Extract provided:
══════════════════════════════
He sent two hundred of the best of the militia of Asuncion
to occupy the fords upon the Tebicuari,*3* and a body of equal strength
to occupy the port of San Miguel. All these measures being taken
for his safety, the conqueror embarked upon May 24, taking with him
three companies of grenadiers and sixty dragoons. He disembarked
at the town of Salto on the Uruguay, and from thence despatched
Captain Don Juan Francisco de la Riva Herrera to occupy the towns
upon the Parana. Don Francisco de Zabala was sent to seize six of the towns
upon the Uruguay. Bucareli himself, with several hundred men,
marched upon Yapeyu,*4* the southernmost of all the mission towns.
The Jesuits, however, gave no trouble to any of the troops,
and even stopped the Governor from gathering any laurels, however withered,
with which to crown his arms.
══════════════════════════════
(Extracted records)
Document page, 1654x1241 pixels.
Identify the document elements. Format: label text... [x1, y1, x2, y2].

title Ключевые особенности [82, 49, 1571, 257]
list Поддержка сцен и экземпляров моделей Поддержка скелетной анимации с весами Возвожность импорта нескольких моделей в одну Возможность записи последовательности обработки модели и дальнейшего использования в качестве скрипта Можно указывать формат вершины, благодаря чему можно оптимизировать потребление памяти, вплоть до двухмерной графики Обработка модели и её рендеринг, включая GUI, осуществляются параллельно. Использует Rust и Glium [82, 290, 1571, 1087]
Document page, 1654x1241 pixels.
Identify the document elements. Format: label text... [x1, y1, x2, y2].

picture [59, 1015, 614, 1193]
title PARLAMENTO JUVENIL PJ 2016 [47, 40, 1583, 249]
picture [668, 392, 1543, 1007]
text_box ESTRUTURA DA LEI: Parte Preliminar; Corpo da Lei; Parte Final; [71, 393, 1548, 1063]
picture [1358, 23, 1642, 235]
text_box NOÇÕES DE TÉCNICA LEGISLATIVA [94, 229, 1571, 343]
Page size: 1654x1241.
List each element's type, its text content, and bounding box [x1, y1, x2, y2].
══════════════════════════════
Short task: Extract the full passage on Bucareli's expedition to the mission towns, copying it word for word. The rows have no role in this work.

Reply to the exercise:
He sent two hundred of the best of the militia of Asuncion
to occupy the fords upon the Tebicuari,*3* and a body of equal strength
to occupy the port of San Miguel. All these measures being taken
for his safety, the conqueror embarked upon May 24, taking with him
three companies of grenadiers and sixty dragoons. He disembarked
at the town of Salto on the Uruguay, and from thence despatched
Captain Don Juan Francisco de la Riva Herrera to occupy the towns
upon the Parana. Don Francisco de Zabala was sent to seize six of the towns
upon the Uruguay. Bucareli himself, with several hundred men,
marched upon Yapeyu,*4* the southernmost of all the mission towns.
The Jesuits, however, gave no trouble to any of the troops,
and even stopped the Governor from gathering any laurels, however withered,
with which to crown his arms.